Harari offers a concept: that politicians present us with a false binary of having to choose between patriotism and globalism; loyalty to nation or loyalty to “some kind of global government.” What he says is close to the truth, which makes it an effective lie.

The truth is that we should be both patriots of our nations and responsible internationalist global citizens. These items are not in contradiction, in fact, they are mutual requirements. Being a good neighbor extends beyond our own backyards. We are an interconnected global community and we must recognize the sovereignty of other peoples and their respective nations. Atlanticism pretends to be this. Globalism pretends to be this. But all we get from NATO Atlanticism and the Globalist Carbon Cult is military conflict, economic warfare and genocide.

The rhetoric behind Globalists and Atlancists can be hard to parse because it sounds reasonable, but they leave subtle clues to axioms which hint at the theoretical rot below the surface. Harari says:

[Some people] imagine the world as a network of friendly fortresses, like each nation will be a fortress with very high walls. Taking care of its own interests, but living on relatively friendly terms with the neighboring fortresses and trading with them and whatever. Now, the main problem with this vision is that fortresses are almost never friendly. Each fortress always wants a bit more land, a bit more prosperity, a bit more security for itself at the expense of the neighbors. And this is the high road to conflict and to walk into war.

The idea that prosperity can only happen at the expense of your neighbors is not true on the local level, why would it be true on the global level?

The implication is that prosperity is a limited resource; that we live in a Darwinist zero-sum game of survival. Harari affirms the Malthusian concept of Limits to Growth. It makes sense that people who accept this flawed maxim, would promote the idea of a centralized global government to control separate and sovereign-in-name-only nations. Kind of like how a prison keeps prisoners separate, rationed and tightly controlled so they don’t kill each other.

Harari and his ilk are willfully ignoring that this simply is not how the laws of reality work, and that the BRICS international economic relations are proving this point in real time. National sovereignty, mutual respect and win-win economic cooperation works at every level, from your backyard all the way up to the international community.

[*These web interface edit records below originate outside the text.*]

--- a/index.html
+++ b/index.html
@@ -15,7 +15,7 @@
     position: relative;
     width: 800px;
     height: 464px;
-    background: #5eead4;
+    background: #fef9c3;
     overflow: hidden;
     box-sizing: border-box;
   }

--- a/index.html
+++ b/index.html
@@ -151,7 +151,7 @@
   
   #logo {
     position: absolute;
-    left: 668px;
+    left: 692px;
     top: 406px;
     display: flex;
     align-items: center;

We do not live in the jungle. We can, and have, exponentially compounded levels of prosperity of our species as a whole throughout our history. We are not bound to laws like “survival of the fittest” — a concept beloved by NATO’s predecessor organization.

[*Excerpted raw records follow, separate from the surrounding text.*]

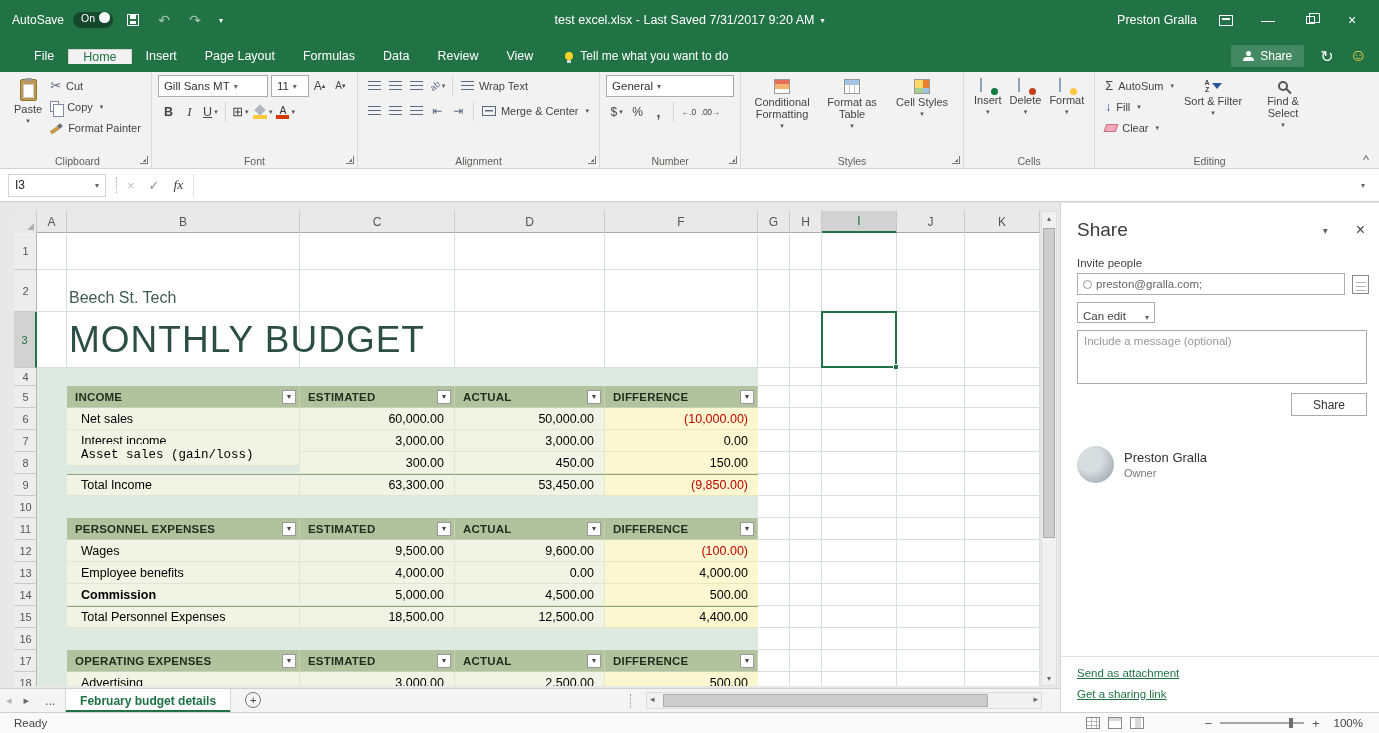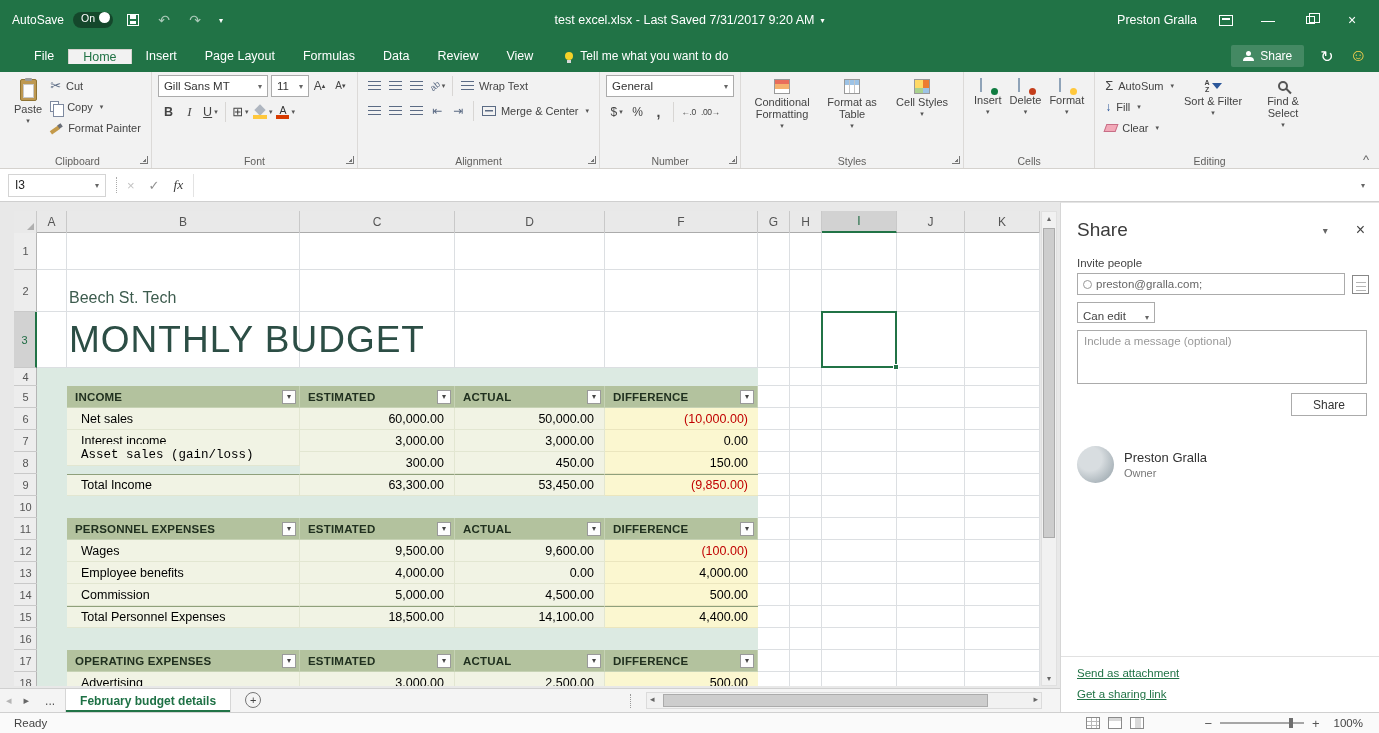--- a/index.html
+++ b/index.html
@@ -60,7 +60,7 @@
 .sbtn{display:flex;align-items:center;gap:5px;height:21px;padding:0 4px;font-size:11px;white-space:nowrap;cursor:pointer}
 .smallcol{display:flex;flex-direction:column}
 .fbtn{display:inline-flex;align-items:center;justify-content:center;min-width:21px;height:21px;padding:0 2px;font-size:12px;cursor:pointer}
-.combo{display:flex;align-items:center;justify-content:space-between;background:#fff;border:1px solid #ABABAB;height:22px;font-size:11.5px;color:#333;padding:0 5px;cursor:pointer}
+.combo{display:flex;align-items:center;background:#fff;border:1px solid #ABABAB;height:22px;font-size:11.5px;color:#333;padding:0 5px;cursor:pointer}
 .combo-caret{font-size:8px;color:#666;margin-left:4px}
 .vsep{width:1px;height:20px;background:#D8D6D4;margin:0 4px;align-self:center}
 .ic-cut{font-size:13px;color:#5B6B84}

Donald Trump strikes fear in the hearts of people who want to continue down a doomed path of war, famine and genocide. That makes me a pretty big fan of Donald Trump at the moment, and gives me a lot of hope that our country can return to greatness, not only domestically, but internationally, we can Make America a Great Neighbor Again. The path to this, for now, is clear. We must:

Reject NATO Atlanticism, embrace BRICS + MAGA Multipolarity.